## What you need to do:
Exclude the pictures, then repeat the remaining data exactly.

## Exercise data:

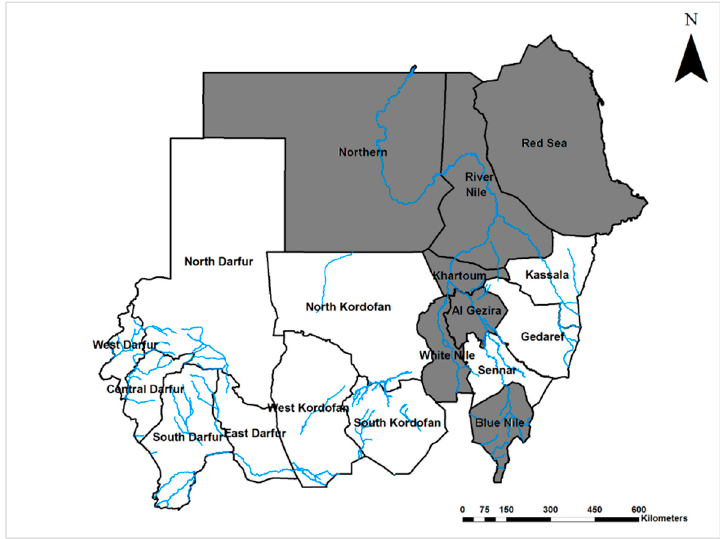
Figure 3. Map of Sudan showing the prevalence of West Nile virus infections (Green).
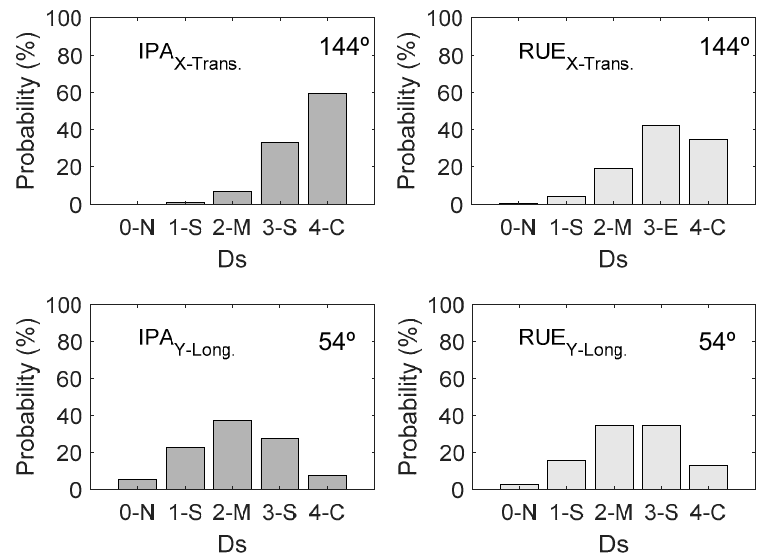
Figure 19. Damage probability matrices for the two main axes of the building (54° and 144° approximately) and for the two hypotheses used to define the damage states’ thresholds.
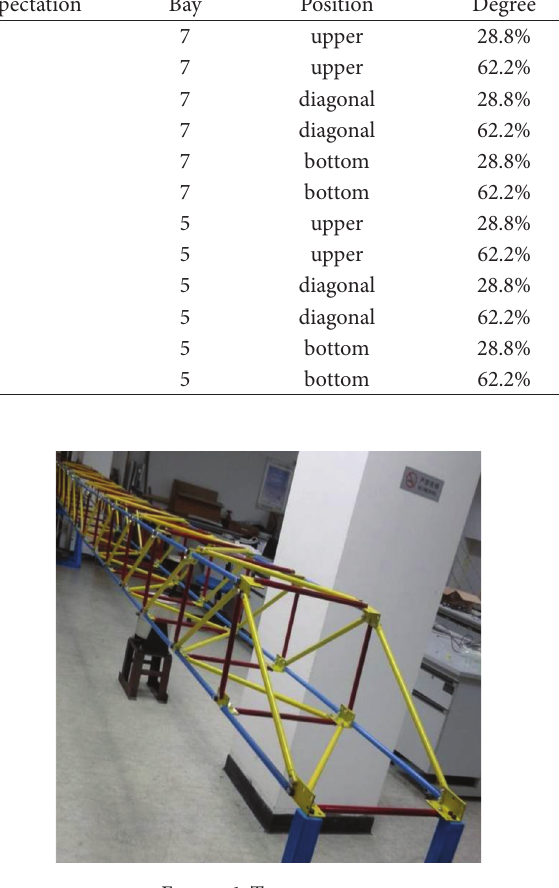
Figure 1: Test structure.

## Answer for the task:
Figure 3. Map of Sudan showing the prevalence of West Nile virus infections (Green).
Figure 19. Damage probability matrices for the two main axes of the building (54° and 144° approximately) and for the two hypotheses used to define the damage states’ thresholds.
Figure 1: Test structure.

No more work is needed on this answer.